Proteins involved in intracellular nerve cell traffic
Intracellular traffic is the set of mechanisms that circulate material (proteins, vesicles, organelles, etc.) inside a cell. In neurons, intracellular traffic is important for the growth, reshaping and functional maintenance of axons. It is also necessary for the myelination process by bringing the components of myelin to Schwann cells.
Several proteins involved in different forms of CMT play a role in the intracellular trafficking of nerve cells:
- Dynamin 2 (CMT2M, DI-CMTB) regulates the stability of microtubules which participate in the movement of vesicles inside cells.
- Kinesin-1 beta (CMT2A1) makes it possible to transport the mitochondria along microtubules, in the axon.
- The LITAF protein (CMT1C) is normally found in vesicles which participate in intracellular traffic (endosome, lysosome, etc.). When abnormal, the protein is delocalized and found in the mitochondria.
Proteins involved in protein synthesis
During protein synthesis, amino acids are assembled one after the other to make a protein. Aminoacyl-tRNA synthetases are enzymes, which attach an amino acid to the corresponding transfer RNA.
In CMT, certain aminoacyl-tRNA synthetases are abnormal:
- glycyl-tRNA synthetase (GARS),
- alanyl-tRNA synthetase (AARS),
- methionyl-tRNA synthetase (MARS), – histidyl-tRNA synthetase ( HARS),
- tyrosyl-tRNA synthetase (YARS) – lysyl-tRNA synthetase (KARS).

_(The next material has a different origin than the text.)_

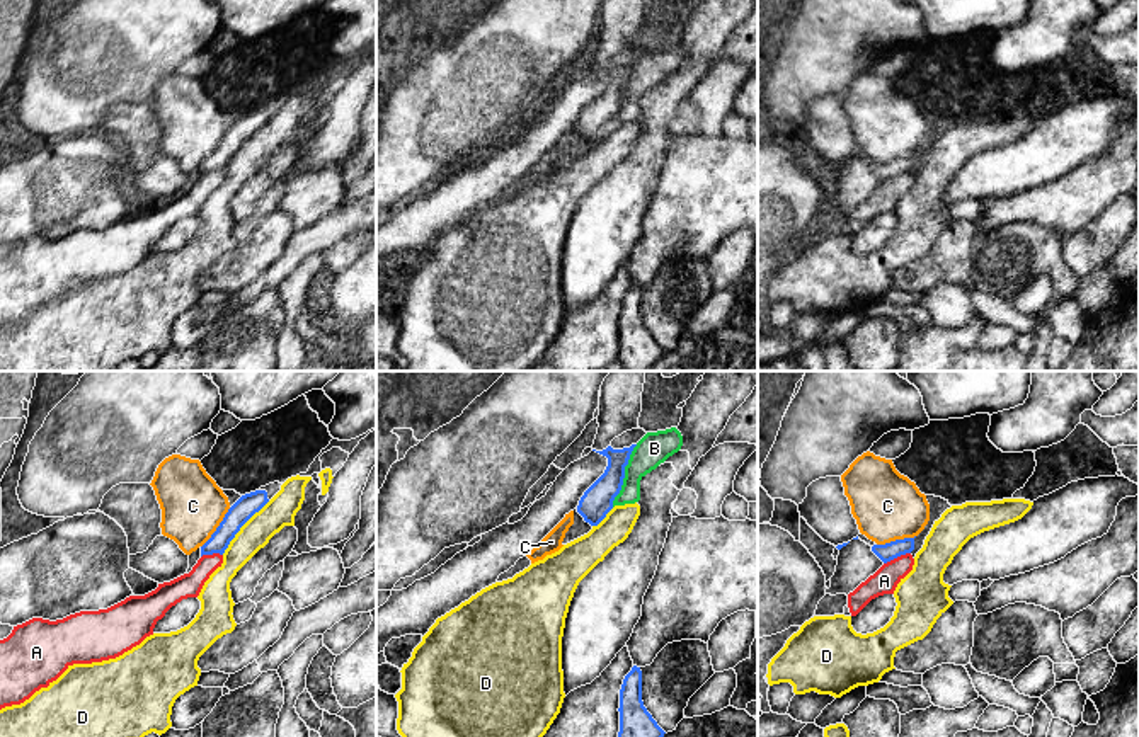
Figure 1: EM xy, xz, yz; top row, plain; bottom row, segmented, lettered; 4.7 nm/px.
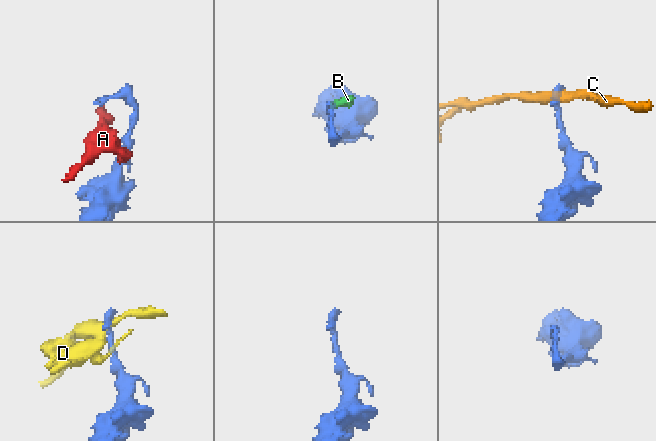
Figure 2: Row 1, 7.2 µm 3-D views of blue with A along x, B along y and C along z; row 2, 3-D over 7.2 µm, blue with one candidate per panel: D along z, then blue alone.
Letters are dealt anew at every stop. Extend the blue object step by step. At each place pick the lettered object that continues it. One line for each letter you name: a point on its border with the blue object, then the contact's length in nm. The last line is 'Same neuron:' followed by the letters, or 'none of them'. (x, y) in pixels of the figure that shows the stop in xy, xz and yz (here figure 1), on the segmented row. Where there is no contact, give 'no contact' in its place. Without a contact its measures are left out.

A large number of genes involved
The discovery of the genes involved in CMT was made gradually.
The PMP22 gene
It was in 1992 that the first gene involved in a CMT was identified: it is the PMP22 gene (located on chromosome 17) which codes for the PMP22 protein.
▪ CMT1A is linked to a duplication of the PMP22 gene: there is an additional copy of the PMP22 gene, resulting in higher production of the PMP22 protein and a slowing down of the speed of propagation of nerve impulses.

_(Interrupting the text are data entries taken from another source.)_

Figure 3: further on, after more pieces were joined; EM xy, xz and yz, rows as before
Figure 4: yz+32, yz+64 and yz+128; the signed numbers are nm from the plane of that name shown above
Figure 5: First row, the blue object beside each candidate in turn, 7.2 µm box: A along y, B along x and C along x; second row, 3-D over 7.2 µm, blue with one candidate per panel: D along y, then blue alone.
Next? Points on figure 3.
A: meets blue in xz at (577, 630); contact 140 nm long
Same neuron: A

▪ Two other forms of disease are linked to the PMP22 gene:
- CMT1E due to mutations in the PMP22 gene, also causing a slowdown in the rate of conduction of nerve impulses.
- hereditary neuropathy with hypersensitivity to pressure (HNPP) or tomacular neuropathy due to a deletion of the PMP22 gene (that is to say that there is one copy of the PMP22 gene missing); the protein PMP22 is then produced in a smaller quantity which weakens the myelin sheath. The nerve then becomes sensitive to prolonged mechanical compression.
Over seventy genes identified
▪ In 1993, two other genes were identified: the MPZ gene (located on chromosome1) which codes for protein P0 and the GJB1 gene (located on chromosome X) which codes for connexin 32.
▪ Since then, many genes have been identified as being involved in the appearance of a form of CMT. Even if there is still more to be discovered, each year researchers find new genes involved in CMT. The list of genes involved in CMT is therefore likely to be enriched as new genes are discovered.
For example, in CMTX3, there is no known gene involved, but a chromosomal abnormality has recently been located in the X chromosome (this is a large insertion of a piece of chromosome 8 into the region q26.3-q27.3 of chromosome X).